米国の7~9月期のGDP速報値は前期比年率4.3%増で、市場予想の3.2%増を上回りました。また、7~9月期の米企業の決算は、概ね好調です。
米国の経済指標は:
12月のミシガン大学消費者信頼感指数、11月のISM非製造業景況指数、11月のニューヨーク連銀製造業景況指数、10月のコンファレンスボード消費者信頼感指数、8月の耐久財受注、7月の製造業受注は市場予想を上回りました。一方、11月の消費者物価指数、12月のフィラデルフィア連銀製造業景況指数、10月の小売売上高、11月のISM製造業景況指数、11月のシカゴ購買部協会景気指数、8月の鉱工業生産指数は市場予想を下回りました。経済指標は6勝6負で、景気・金利の両面で中立です。
米国の11月の雇用統計によれば、非農業部門の就業者数は前月比6.4万人増で、市場予想の4.5万人増を上回りました。一方、失業率は4.6%で、前月の4.4%から悪化しました。雇用は強弱両面あり、中立的で、FRBの利下げペースに影響を与えるほどではないようです。
米国の住宅関連の指標は:
10月の中古住宅販売仮契約指数は市場予想を上回りました。また、12月の住宅市場指数、11月の中古住宅販売件数は市場予想と一致しました。一方、10月の新築住宅販売件数数、10月の住宅着工件は市場予想を下回りました。6月のS&Pケース・シラー住宅価格指数(主要20都市圏の価格指数)は前年同月比+2.1%で、市場予想を下回りました。

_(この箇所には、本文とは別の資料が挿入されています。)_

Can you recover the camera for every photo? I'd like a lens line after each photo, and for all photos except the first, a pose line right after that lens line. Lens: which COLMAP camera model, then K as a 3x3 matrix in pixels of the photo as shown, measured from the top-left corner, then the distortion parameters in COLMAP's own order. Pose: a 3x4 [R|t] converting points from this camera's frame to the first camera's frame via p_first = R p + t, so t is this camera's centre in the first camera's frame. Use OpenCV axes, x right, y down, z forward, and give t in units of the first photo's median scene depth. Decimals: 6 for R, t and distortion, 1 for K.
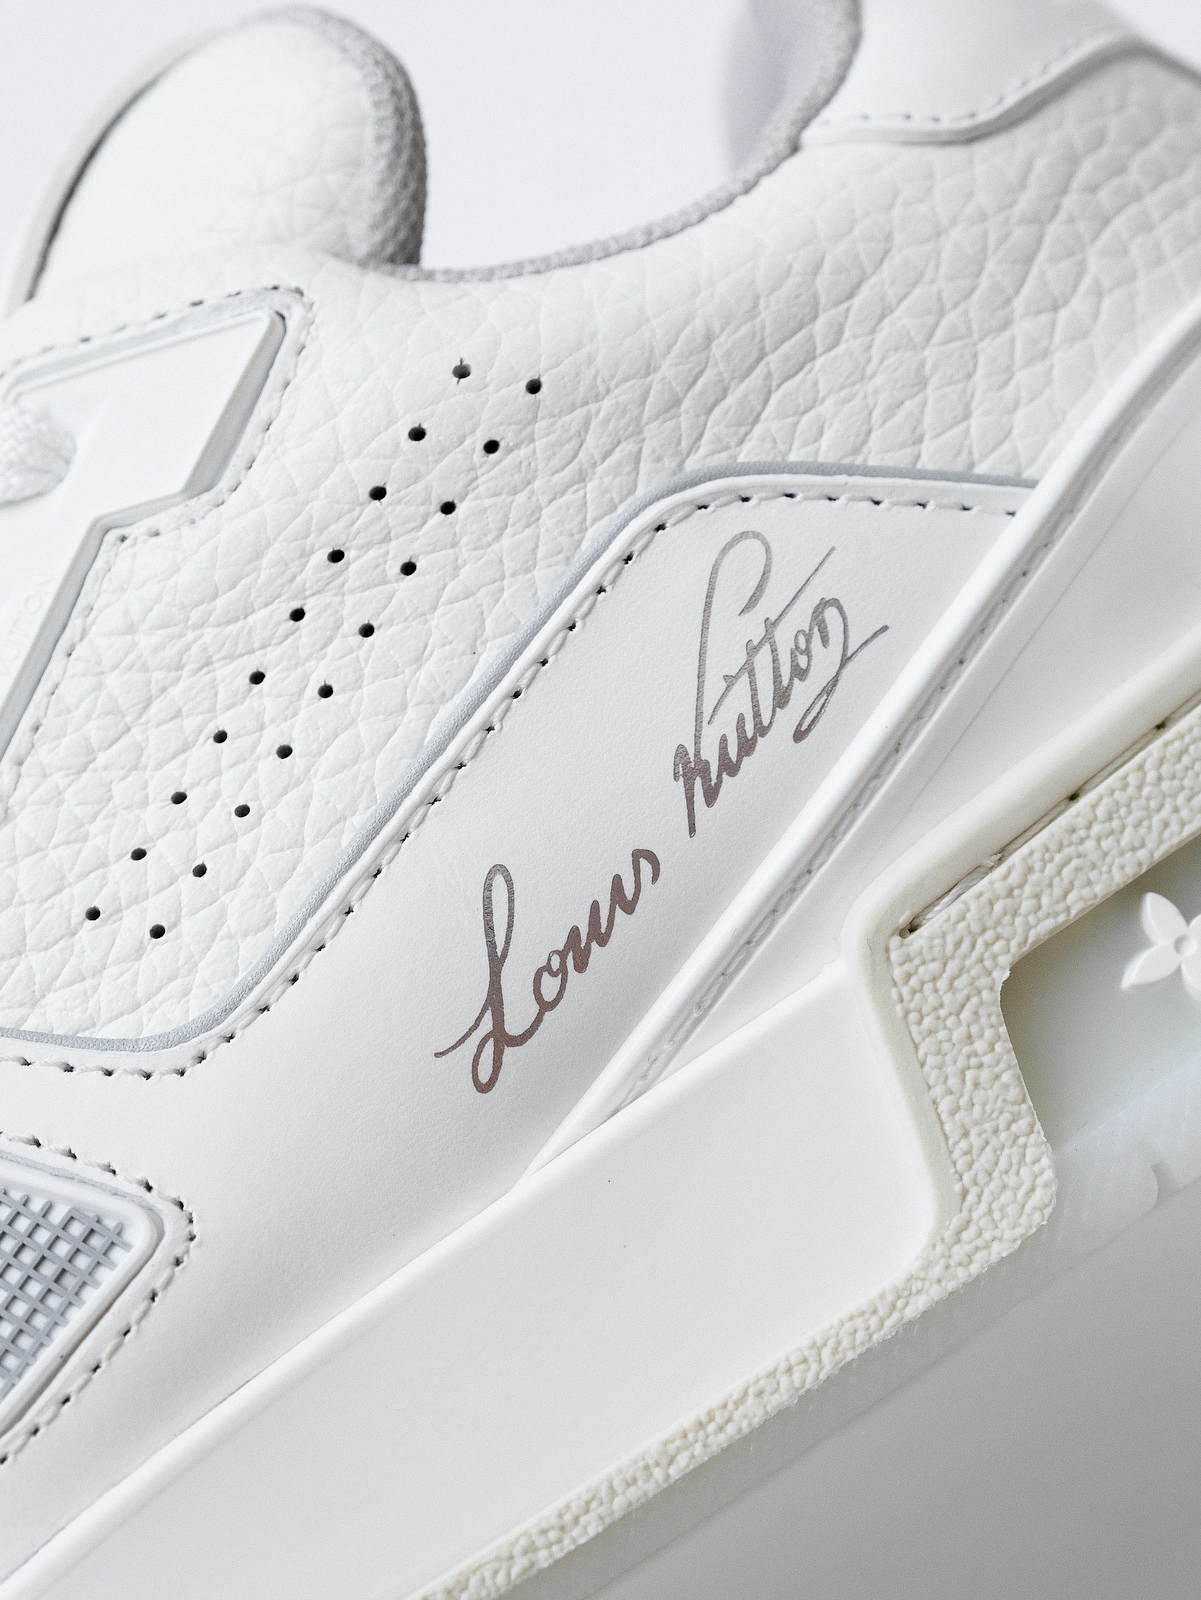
lens RADIAL K [[4776.6, 0, 600.5], [0, 4776.6, 800.0], [0, 0, 1]] dist [-0.132736, -0.198220]
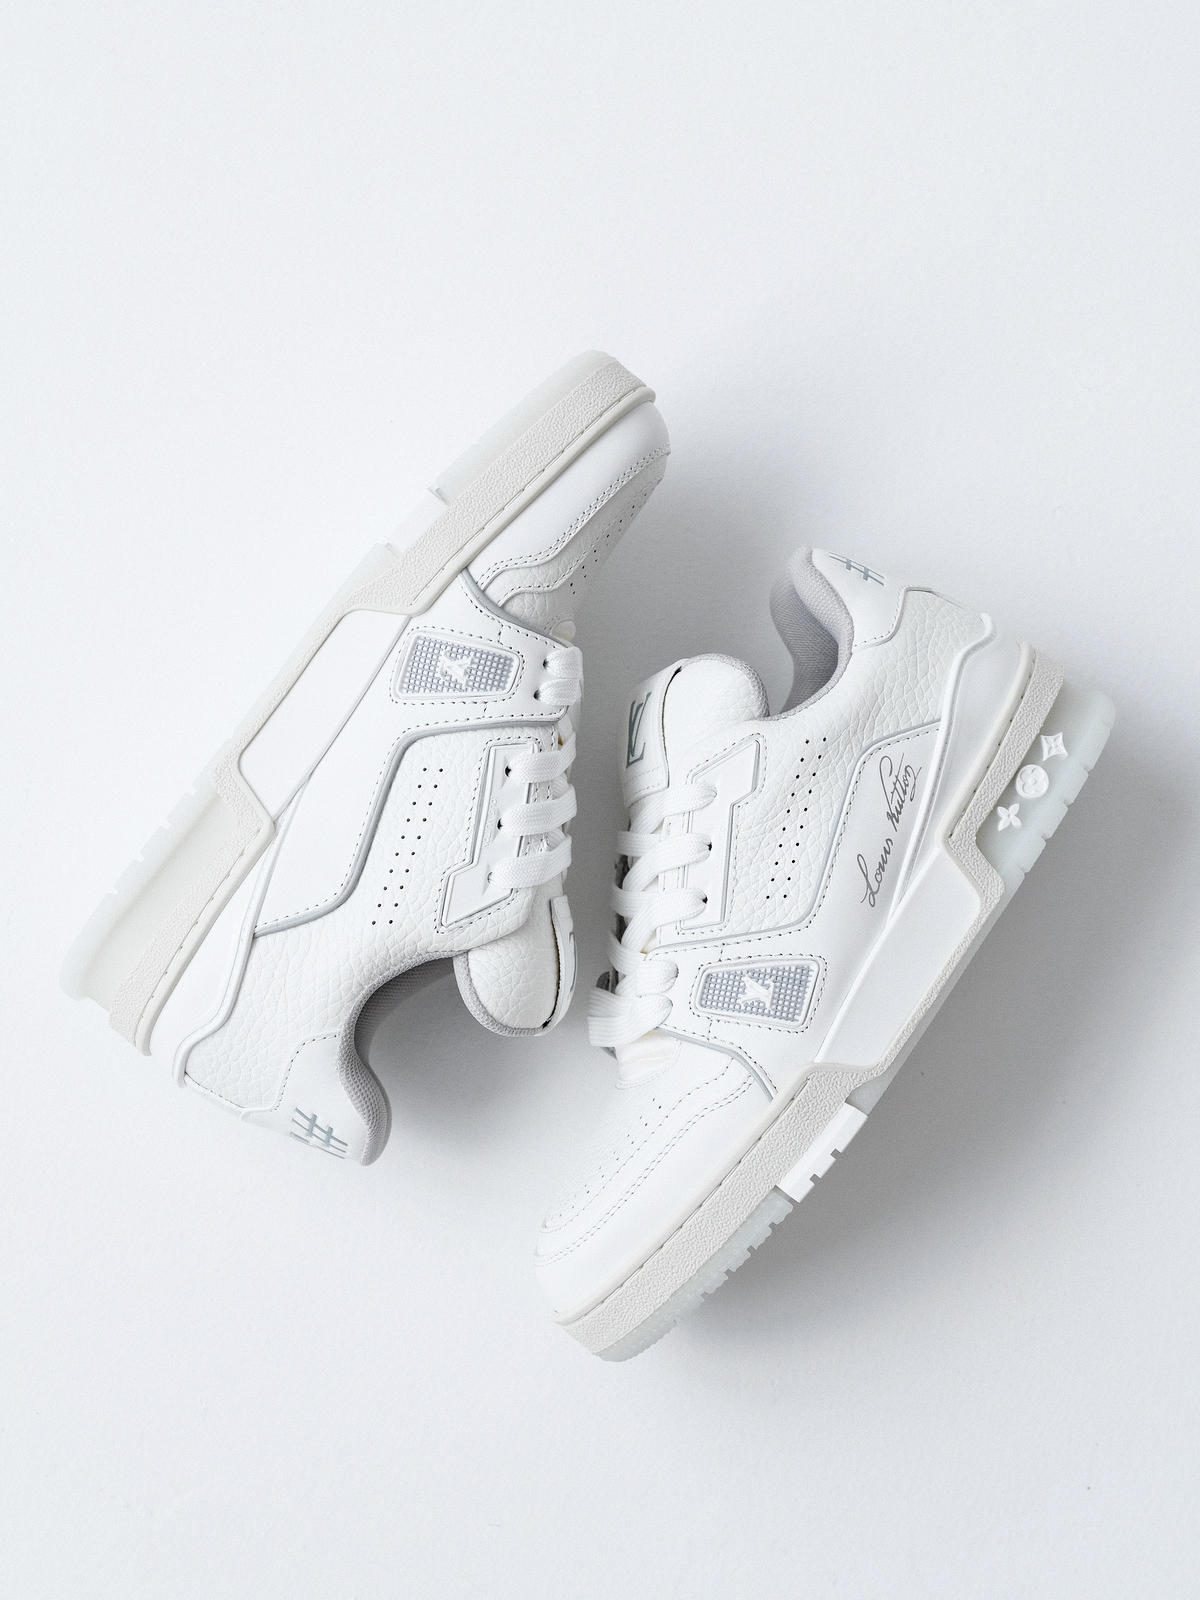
lens RADIAL K [[3461.3, 0, 600.0], [0, 3461.3, 800.0], [0, 0, 1]] dist [0.007151, 0.148581]
pose [[0.926863, -0.327837, 0.182888, -0.752401], [0.306041, 0.942018, 0.137629, -0.505532], [-0.217404, -0.071592, 0.973453, -1.848048]]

住宅関連の指標は3勝3負で、景気・金利の両面で中立です。
欧米日の金融政策は:
FRBは12月のFOMCで0.25%の追加利下げを決定しました。ただ、次回会合の政策の方向性には慎重さを滲ませています。ECBは、12月の会合でも利下げを見送り、中銀預金金利を2.00%に据え置きました。日銀は、12月の金融政策決定会合で0.25%の利上げを決定しました。ただ、声明文では今後の利上げについて言及を避けました。
日経平均採用銘柄全体では、今期予想PERが19.00、PBRが1.68となっています。直近の四半期決算発表に伴い、企業の今期収益力の見通しである予想ROEは8.9%となり、これは3か月前と同水準です。また、今期予想利益の伸率は-3.0%で、こちらは3か月前より6.6ポイント改善されています。
[今後の見通し]
日経平均は、前日のNYDowの下落と歩調を合わせて下げました。NYDowに対する日経平均の短期的なプレミアム(ドルベース・為替考慮後)は-1.2%となり、日経平均の割安幅は380円から580円に拡大しました。プレミアム値は、ここ一週間、-580円~-290円の間で推移しています。
日米の長期金利の差は、2.12ポイントから2.09ポイントに縮小しました。ドル円相場はもみあいました。
テクニカル面を見ると、米国市場は短期的には上昇トレンドで、中期的にも上昇トレンドです。日経平均も同様に、短期的には上昇トレンドで、中期的にも上昇トレンドです。
12月29日の米国市場では、重要な経済指標の発表は予定されていません。個別の材料が注目されるでしょう。引き続き、AI関連投資の先行きや長期金利の動向なども株式相場に影響を与えそうです。
きょうの日経平均は、想定範囲内で推移しました。上値は想定ラインを600円ほど下回り、下値は想定ラインを170円ほど上回りました。目先はボリンジャーバンド+1σ+400円(現在51090円近辺)が上値の目安に、25日線-200円(現在49880円近辺)が下値の目安となります。
日経VIは、依然として20を上回る高水準にあります。また、信用の売り圧力は強まりました。日経平均は3日ぶりに反落しました。12月12日につけた高値(51128円)を上回って上昇基調に復帰できるかどうか、正念場が続いています。